== Problem details ==
Give every entry again precisely as it appears.

(Stored data)
*****

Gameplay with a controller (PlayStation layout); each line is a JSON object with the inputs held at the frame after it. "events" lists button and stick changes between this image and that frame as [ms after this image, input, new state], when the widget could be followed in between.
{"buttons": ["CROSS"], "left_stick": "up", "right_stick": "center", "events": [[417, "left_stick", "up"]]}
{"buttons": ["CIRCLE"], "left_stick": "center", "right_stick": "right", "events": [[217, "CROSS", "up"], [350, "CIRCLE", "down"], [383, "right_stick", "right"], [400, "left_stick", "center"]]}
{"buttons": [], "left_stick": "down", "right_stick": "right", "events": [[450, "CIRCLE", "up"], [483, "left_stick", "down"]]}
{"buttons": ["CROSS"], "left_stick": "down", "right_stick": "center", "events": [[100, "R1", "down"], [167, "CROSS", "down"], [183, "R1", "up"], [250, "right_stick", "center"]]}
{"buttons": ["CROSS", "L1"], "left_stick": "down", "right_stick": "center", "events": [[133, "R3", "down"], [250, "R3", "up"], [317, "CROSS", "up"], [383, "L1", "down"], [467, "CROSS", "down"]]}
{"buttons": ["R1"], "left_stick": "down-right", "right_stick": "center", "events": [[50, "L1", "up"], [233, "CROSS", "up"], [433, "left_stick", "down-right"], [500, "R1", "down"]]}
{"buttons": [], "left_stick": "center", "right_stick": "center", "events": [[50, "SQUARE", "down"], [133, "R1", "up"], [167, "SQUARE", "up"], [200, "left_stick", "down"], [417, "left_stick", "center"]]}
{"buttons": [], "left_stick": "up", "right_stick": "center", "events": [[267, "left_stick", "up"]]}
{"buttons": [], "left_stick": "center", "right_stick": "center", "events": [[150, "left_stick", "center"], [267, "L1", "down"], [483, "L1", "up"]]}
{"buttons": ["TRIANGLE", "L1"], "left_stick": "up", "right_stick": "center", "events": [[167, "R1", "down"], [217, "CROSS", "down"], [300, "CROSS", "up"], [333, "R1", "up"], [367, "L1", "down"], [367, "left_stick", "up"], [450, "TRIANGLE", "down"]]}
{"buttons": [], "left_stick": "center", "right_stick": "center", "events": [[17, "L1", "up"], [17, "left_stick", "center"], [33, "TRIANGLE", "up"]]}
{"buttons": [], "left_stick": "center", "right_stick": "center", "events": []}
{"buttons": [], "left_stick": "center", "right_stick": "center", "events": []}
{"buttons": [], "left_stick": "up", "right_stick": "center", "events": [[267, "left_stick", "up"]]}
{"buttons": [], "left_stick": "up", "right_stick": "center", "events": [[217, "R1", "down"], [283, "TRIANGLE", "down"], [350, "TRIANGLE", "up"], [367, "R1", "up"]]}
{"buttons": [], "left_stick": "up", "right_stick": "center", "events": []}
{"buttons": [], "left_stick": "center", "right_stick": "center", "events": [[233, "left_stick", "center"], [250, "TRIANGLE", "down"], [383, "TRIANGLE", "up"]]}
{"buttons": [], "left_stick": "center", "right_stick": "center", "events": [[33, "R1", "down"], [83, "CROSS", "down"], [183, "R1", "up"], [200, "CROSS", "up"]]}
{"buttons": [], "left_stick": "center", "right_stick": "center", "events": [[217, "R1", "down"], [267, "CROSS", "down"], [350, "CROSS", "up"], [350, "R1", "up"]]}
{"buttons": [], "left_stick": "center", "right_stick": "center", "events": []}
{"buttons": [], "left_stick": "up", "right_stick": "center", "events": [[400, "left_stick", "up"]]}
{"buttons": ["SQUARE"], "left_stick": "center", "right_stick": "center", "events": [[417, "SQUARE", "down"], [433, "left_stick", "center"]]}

*****

== Solution to this task ==
Gameplay with a controller (PlayStation layout); each line is a JSON object with the inputs held at the frame after it. "events" lists button and stick changes between this image and that frame as [ms after this image, input, new state], when the widget could be followed in between.
{"buttons": ["CROSS"], "left_stick": "up", "right_stick": "center", "events": [[417, "left_stick", "up"]]}
{"buttons": ["CIRCLE"], "left_stick": "center", "right_stick": "right", "events": [[217, "CROSS", "up"], [350, "CIRCLE", "down"], [383, "right_stick", "right"], [400, "left_stick", "center"]]}
{"buttons": [], "left_stick": "down", "right_stick": "right", "events": [[450, "CIRCLE", "up"], [483, "left_stick", "down"]]}
{"buttons": ["CROSS"], "left_stick": "down", "right_stick": "center", "events": [[100, "R1", "down"], [167, "CROSS", "down"], [183, "R1", "up"], [250, "right_stick", "center"]]}
{"buttons": ["CROSS", "L1"], "left_stick": "down", "right_stick": "center", "events": [[133, "R3", "down"], [250, "R3", "up"], [317, "CROSS", "up"], [383, "L1", "down"], [467, "CROSS", "down"]]}
{"buttons": ["R1"], "left_stick": "down-right", "right_stick": "center", "events": [[50, "L1", "up"], [233, "CROSS", "up"], [433, "left_stick", "down-right"], [500, "R1", "down"]]}
{"buttons": [], "left_stick": "center", "right_stick": "center", "events": [[50, "SQUARE", "down"], [133, "R1", "up"], [167, "SQUARE", "up"], [200, "left_stick", "down"], [417, "left_stick", "center"]]}
{"buttons": [], "left_stick": "up", "right_stick": "center", "events": [[267, "left_stick", "up"]]}
{"buttons": [], "left_stick": "center", "right_stick": "center", "events": [[150, "left_stick", "center"], [267, "L1", "down"], [483, "L1", "up"]]}
{"buttons": ["TRIANGLE", "L1"], "left_stick": "up", "right_stick": "center", "events": [[167, "R1", "down"], [217, "CROSS", "down"], [300, "CROSS", "up"], [333, "R1", "up"], [367, "L1", "down"], [367, "left_stick", "up"], [450, "TRIANGLE", "down"]]}
{"buttons": [], "left_stick": "center", "right_stick": "center", "events": [[17, "L1", "up"], [17, "left_stick", "center"], [33, "TRIANGLE", "up"]]}
{"buttons": [], "left_stick": "center", "right_stick": "center", "events": []}
{"buttons": [], "left_stick": "center", "right_stick": "center", "events": []}
{"buttons": [], "left_stick": "up", "right_stick": "center", "events": [[267, "left_stick", "up"]]}
{"buttons": [], "left_stick": "up", "right_stick": "center", "events": [[217, "R1", "down"], [283, "TRIANGLE", "down"], [350, "TRIANGLE", "up"], [367, "R1", "up"]]}
{"buttons": [], "left_stick": "up", "right_stick": "center", "events": []}
{"buttons": [], "left_stick": "center", "right_stick": "center", "events": [[233, "left_stick", "center"], [250, "TRIANGLE", "down"], [383, "TRIANGLE", "up"]]}
{"buttons": [], "left_stick": "center", "right_stick": "center", "events": [[33, "R1", "down"], [83, "CROSS", "down"], [183, "R1", "up"], [200, "CROSS", "up"]]}
{"buttons": [], "left_stick": "center", "right_stick": "center", "events": [[217, "R1", "down"], [267, "CROSS", "down"], [350, "CROSS", "up"], [350, "R1", "up"]]}
{"buttons": [], "left_stick": "center", "right_stick": "center", "events": []}
{"buttons": [], "left_stick": "up", "right_stick": "center", "events": [[400, "left_stick", "up"]]}
{"buttons": ["SQUARE"], "left_stick": "center", "right_stick": "center", "events": [[417, "SQUARE", "down"], [433, "left_stick", "center"]]}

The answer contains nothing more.